WHAT IS BEING ASKED: Find each line in the records below that contains the string "genus" and copy those lines. Case counts when matching.

(Dataset items)

######

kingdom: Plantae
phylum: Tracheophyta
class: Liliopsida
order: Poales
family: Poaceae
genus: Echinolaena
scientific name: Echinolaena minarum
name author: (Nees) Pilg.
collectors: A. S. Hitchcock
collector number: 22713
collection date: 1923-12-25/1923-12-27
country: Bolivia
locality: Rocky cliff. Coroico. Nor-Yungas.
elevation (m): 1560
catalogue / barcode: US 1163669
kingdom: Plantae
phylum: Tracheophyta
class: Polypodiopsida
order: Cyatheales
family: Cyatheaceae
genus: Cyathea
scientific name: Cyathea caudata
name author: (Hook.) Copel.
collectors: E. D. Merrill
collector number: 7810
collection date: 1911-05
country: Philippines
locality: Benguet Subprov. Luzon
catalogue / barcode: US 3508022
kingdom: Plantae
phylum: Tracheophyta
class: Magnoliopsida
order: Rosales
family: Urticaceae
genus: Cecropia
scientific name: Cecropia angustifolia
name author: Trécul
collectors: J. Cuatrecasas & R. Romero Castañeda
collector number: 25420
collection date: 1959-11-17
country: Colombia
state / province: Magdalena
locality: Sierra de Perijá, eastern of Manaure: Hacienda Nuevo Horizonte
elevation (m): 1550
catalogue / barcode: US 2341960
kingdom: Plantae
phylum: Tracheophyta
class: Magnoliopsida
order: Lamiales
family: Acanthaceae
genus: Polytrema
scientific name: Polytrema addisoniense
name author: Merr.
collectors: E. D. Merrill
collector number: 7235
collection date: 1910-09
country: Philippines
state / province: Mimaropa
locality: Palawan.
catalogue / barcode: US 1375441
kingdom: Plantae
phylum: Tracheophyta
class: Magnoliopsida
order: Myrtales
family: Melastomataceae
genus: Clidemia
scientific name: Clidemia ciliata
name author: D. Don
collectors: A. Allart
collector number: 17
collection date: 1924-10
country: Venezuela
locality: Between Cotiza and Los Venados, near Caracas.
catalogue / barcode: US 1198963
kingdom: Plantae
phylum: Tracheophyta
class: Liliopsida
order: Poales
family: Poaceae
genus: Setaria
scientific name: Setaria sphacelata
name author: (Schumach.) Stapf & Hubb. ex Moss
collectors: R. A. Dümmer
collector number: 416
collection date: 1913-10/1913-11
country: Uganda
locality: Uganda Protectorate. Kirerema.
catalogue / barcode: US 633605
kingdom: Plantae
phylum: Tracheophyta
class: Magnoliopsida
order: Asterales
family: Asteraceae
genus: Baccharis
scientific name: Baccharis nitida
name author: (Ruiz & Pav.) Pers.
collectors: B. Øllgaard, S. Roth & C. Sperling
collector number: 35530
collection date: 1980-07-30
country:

######

FINISHED EXERCISE:
genus: Echinolaena
genus: Cyathea
genus: Cecropia
genus: Polytrema
genus: Clidemia
genus: Setaria
genus: Baccharis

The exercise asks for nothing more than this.